Novel Deep-RL Method for Three-Factor Based Automata

Authors: Michael Tarlton

Presentation type: Poster at SNUFA 2025 online workshop (5-6 Nov 2025)

Abstract

Deep learning is limited by the current popular method of credit-assignment Back-Propagation (BP). BP is impossible to utilize in deep non-linear architectures as found in the brain. BP is also difficult to implement in Spiking Neural Networks (SNNs), and many methods of applying such are not native to spiking-dynamics.

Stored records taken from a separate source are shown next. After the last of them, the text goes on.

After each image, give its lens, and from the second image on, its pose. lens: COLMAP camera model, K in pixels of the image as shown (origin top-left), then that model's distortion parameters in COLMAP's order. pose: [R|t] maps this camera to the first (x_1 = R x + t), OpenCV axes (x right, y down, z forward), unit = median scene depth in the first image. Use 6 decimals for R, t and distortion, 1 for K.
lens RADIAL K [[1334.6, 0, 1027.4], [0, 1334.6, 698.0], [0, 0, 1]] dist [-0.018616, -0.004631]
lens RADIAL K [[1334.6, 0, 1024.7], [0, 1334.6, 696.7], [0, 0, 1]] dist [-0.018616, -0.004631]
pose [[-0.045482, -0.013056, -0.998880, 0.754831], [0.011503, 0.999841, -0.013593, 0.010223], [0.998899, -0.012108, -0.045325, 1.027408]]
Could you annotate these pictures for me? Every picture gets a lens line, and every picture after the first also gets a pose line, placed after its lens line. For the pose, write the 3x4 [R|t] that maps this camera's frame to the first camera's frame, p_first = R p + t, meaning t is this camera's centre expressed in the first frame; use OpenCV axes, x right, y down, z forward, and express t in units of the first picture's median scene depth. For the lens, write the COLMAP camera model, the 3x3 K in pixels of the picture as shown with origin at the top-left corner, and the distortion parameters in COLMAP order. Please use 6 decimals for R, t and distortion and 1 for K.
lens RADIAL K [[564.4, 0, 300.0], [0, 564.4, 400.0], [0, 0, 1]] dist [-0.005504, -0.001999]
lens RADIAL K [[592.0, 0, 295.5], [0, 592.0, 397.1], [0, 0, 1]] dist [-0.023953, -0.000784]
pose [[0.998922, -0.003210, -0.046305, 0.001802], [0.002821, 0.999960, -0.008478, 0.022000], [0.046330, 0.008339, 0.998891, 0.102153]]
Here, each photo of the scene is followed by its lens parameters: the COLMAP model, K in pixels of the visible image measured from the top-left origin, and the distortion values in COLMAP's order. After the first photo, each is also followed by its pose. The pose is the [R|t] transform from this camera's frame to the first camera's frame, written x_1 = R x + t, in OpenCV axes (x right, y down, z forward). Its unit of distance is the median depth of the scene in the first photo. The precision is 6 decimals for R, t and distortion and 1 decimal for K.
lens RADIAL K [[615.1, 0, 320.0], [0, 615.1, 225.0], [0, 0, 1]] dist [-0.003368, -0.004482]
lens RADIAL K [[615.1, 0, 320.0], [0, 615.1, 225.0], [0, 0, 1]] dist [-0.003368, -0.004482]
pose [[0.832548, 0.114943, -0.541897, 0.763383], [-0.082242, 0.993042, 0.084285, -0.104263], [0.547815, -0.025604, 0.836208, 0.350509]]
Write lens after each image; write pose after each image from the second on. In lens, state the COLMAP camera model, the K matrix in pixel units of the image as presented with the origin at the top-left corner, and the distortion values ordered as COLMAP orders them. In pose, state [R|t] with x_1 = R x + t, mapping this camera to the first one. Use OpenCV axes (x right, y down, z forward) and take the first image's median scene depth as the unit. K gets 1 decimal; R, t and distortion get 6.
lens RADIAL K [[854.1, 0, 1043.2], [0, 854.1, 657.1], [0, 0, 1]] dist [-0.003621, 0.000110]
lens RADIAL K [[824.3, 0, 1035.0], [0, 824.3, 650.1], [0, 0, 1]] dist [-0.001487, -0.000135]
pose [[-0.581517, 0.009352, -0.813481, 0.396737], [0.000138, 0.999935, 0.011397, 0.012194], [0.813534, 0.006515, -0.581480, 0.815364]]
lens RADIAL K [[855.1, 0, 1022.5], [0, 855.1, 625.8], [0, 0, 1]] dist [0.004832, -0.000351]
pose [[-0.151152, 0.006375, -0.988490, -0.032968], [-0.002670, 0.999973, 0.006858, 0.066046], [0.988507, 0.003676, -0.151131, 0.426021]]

To take full advantage advantage of SNN models, we need better methods of credit-assignment, methods directly designed for spiking systems.

As spiking communication is inherently time-based, we may be able to adapt known models of temporal dynamics and learning in the brain for new methods of credit-assignment for SNNs. Time may add a dimension for triangulating credit-assignments to neurons in deep and otherwise unnavigable systems.

Studying the interplay of timing properties at the fundamental spike-firing (<10-100ms) range and the emergent sub-to-suprasecond (>100-1000ms) range may reveal how sub-population dynamics organize into population time representations. I.e.: How do the time dynamics of one scale emerge into time dynamics at higher scales?

We have adapted a neuroscientific model of timing, the Striatal Beat Frequency (SBF) model as a naïve neural automata: the SBF-A. The minimal SBF-A circuit consists of oscillatory nodes whose activity projects to a three-factor learning neuron. As the SBF-A operates in an online RL environment, the learning node encodes internal time representations by redistribution of weight over the incoming synapses. This minimal model is capable of learning, representing, and reproducing external time-events.

We expand the SBF-A into a multi-neuronal, multi-layer network, capable of learning and reproducing complex time representation in timing-based tasks. We will present this as a novel method of Deep-RL for networks with deep and recurrent topologies, and with the capability to scale with network size.